L’égrégore haïtien régnait là, de toute sa
puissance. Il planait dans ce lieu d’incommensurables forces. Les pulsions de
vie et de mort mêlées y atteignaient des hauteurs paroxysmiques. Je me sentais aspiré
dans une autre dimension, à l’envers du monde que je connais.
Mon appareil photo resta posé sur mes genoux.
Je ne pouvais me résoudre à porter un objet mécanique entre cette hallucination
et mon regard. Pour quoi faire d’ailleurs ? En capturer tel quel ce qui
pouvait l’être et aller le montrer de l’autre côté du globe ? Le soumettre
à la profusion de signes consommés distraitement qu’est devenue la photographie ?
L’aurais-je légendé Haïti 2016, le
livrant à la fascination occidentale comme représentation négative de mon pays natal ?
C’était hors de question, car, comme les
autres passagers du bus, je vivais cette traversée avec l’amertume particulière
de ceux qui se reconnaissent dans cette humanité.
Ceux qui savent à quel point cette noirceur est
une part tragique de ce qui les constitue en tant que peuple.
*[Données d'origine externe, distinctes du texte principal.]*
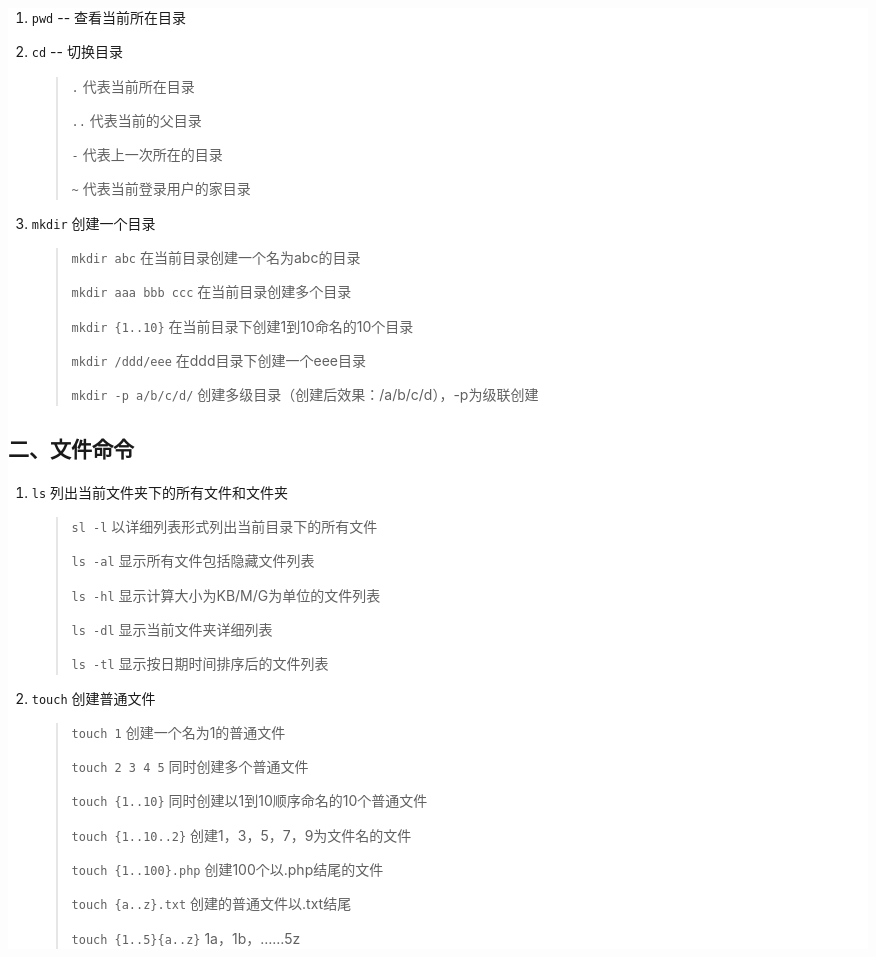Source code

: 1. `pwd` -- 查看当前所在目录

2. `cd` -- 切换目录

   > `.` 代表当前所在目录
   >
   > `..` 代表当前的父目录
   >
   > `-` 代表上一次所在的目录
   >
   > `~` 代表当前登录用户的家目录

3. `mkdir` 创建一个目录

   > `mkdir abc` 在当前目录创建一个名为abc的目录
   >
   > `mkdir aaa bbb ccc` 在当前目录创建多个目录
   >
   > `mkdir {1..10}` 在当前目录下创建1到10命名的10个目录
   >
   > `mkdir /ddd/eee` 在ddd目录下创建一个eee目录
   >
   > `mkdir -p a/b/c/d/` 创建多级目录（创建后效果：/a/b/c/d），-p为级联创建

## 二、文件命令

1. `ls` 列出当前文件夹下的所有文件和文件夹

   > `sl -l` 以详细列表形式列出当前目录下的所有文件
   >
   > `ls -al` 显示所有文件包括隐藏文件列表
   >
   > `ls -hl` 显示计算大小为KB/M/G为单位的文件列表
   >
   > `ls -dl` 显示当前文件夹详细列表
   >
   > `ls -tl` 显示按日期时间排序后的文件列表

2. `touch` 创建普通文件

   > `touch 1` 创建一个名为1的普通文件
   >
   > `touch 2 3 4 5` 同时创建多个普通文件
   >
   > `touch {1..10}` 同时创建以1到10顺序命名的10个普通文件
   >
   > `touch {1..10..2}` 创建1，3，5，7，9为文件名的文件
   >
   > `touch {1..100}.php` 创建100个以.php结尾的文件
   >
   > `touch {a..z}.txt` 创建的普通文件以.txt结尾
   >
   > `touch {1..5}{a..z}` 1a，1b，……5z
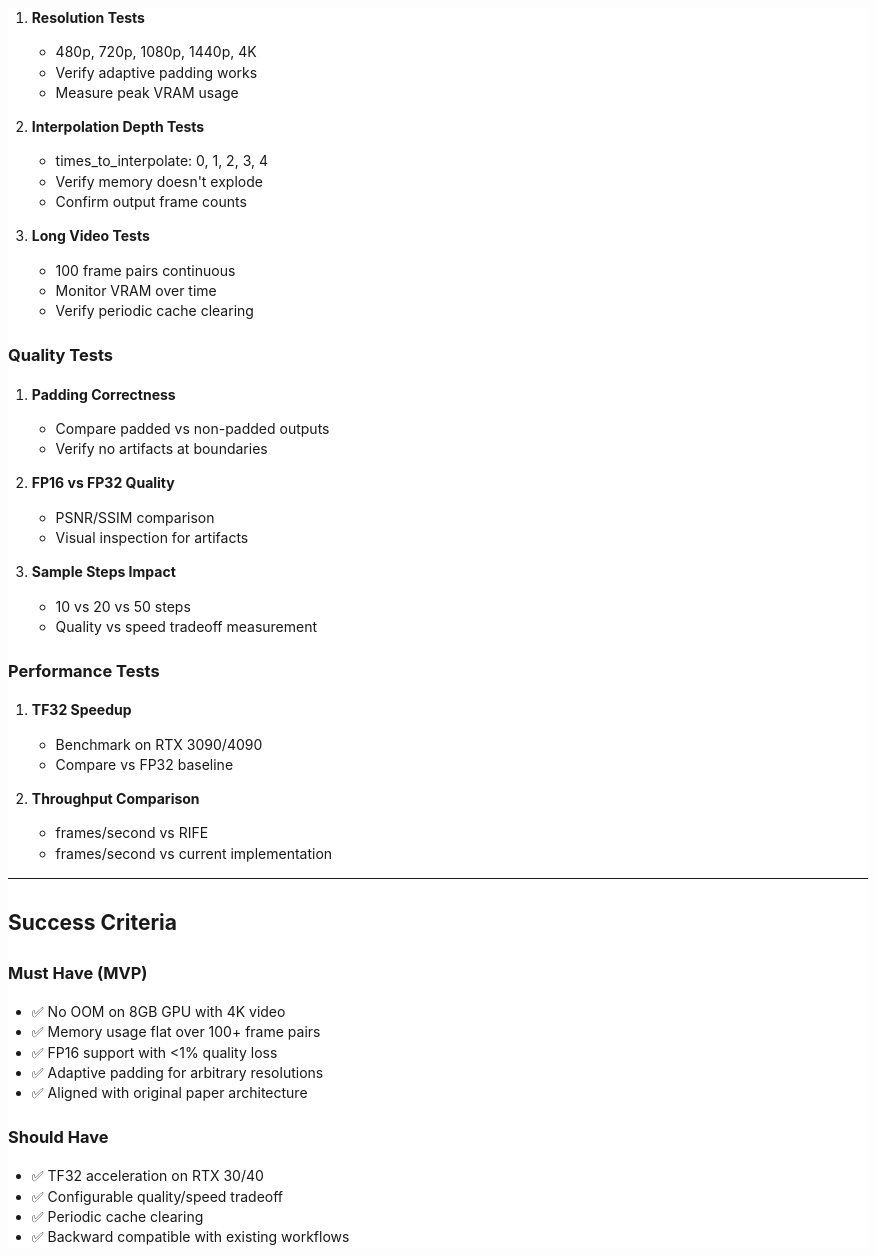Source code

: 1. **Resolution Tests**
   - 480p, 720p, 1080p, 1440p, 4K
   - Verify adaptive padding works
   - Measure peak VRAM usage

2. **Interpolation Depth Tests**
   - times_to_interpolate: 0, 1, 2, 3, 4
   - Verify memory doesn't explode
   - Confirm output frame counts

3. **Long Video Tests**
   - 100 frame pairs continuous
   - Monitor VRAM over time
   - Verify periodic cache clearing

### Quality Tests

1. **Padding Correctness**
   - Compare padded vs non-padded outputs
   - Verify no artifacts at boundaries

2. **FP16 vs FP32 Quality**
   - PSNR/SSIM comparison
   - Visual inspection for artifacts

3. **Sample Steps Impact**
   - 10 vs 20 vs 50 steps
   - Quality vs speed tradeoff measurement

### Performance Tests

1. **TF32 Speedup**
   - Benchmark on RTX 3090/4090
   - Compare vs FP32 baseline

2. **Throughput Comparison**
   - frames/second vs RIFE
   - frames/second vs current implementation

---

## Success Criteria

### Must Have (MVP)

- ✅ No OOM on 8GB GPU with 4K video
- ✅ Memory usage flat over 100+ frame pairs
- ✅ FP16 support with <1% quality loss
- ✅ Adaptive padding for arbitrary resolutions
- ✅ Aligned with original paper architecture

### Should Have

- ✅ TF32 acceleration on RTX 30/40
- ✅ Configurable quality/speed tradeoff
- ✅ Periodic cache clearing
- ✅ Backward compatible with existing workflows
Est-ce bien là que nous en sommes arrivés ?
Est-ce bien dans cette chute libre que nous aurait entrainé notre glorieuse conquête
de la liberté ?
Je sentais, au plus profond de mon être, que
de ces ténèbres ne cesserait de jaillir la plus éclatante lumière. L’âme
haïtienne est ainsi faite.
Et que, quoiqu’il advienne de ce pays, son
expérience singulière demeurerait précieuse pour tout le genre humain.
Mon regard s’arrêta, comme happé par un écriteau
qui affichait : N’OUBLIE PAS QUE TU N’ES QUE POUSSIERE, à l’entrée du
cimetière de Port-au-Prince.
En face, un gigantesque corbillard précédait
un orchestre composé d’une dizaine d’hommes costumés de noir. Leurs étincelants
instruments dorés, leurs larges cravates rouges et leurs mines équivoques
semblaient touts droits sortis d’un songe.
Le bus était arrivé à destination. La pluie
avait repris de plus belle. J’étais sonné, mais bien vivant, paumé au plus bas
de la ville, mon CONTAX sous le coude.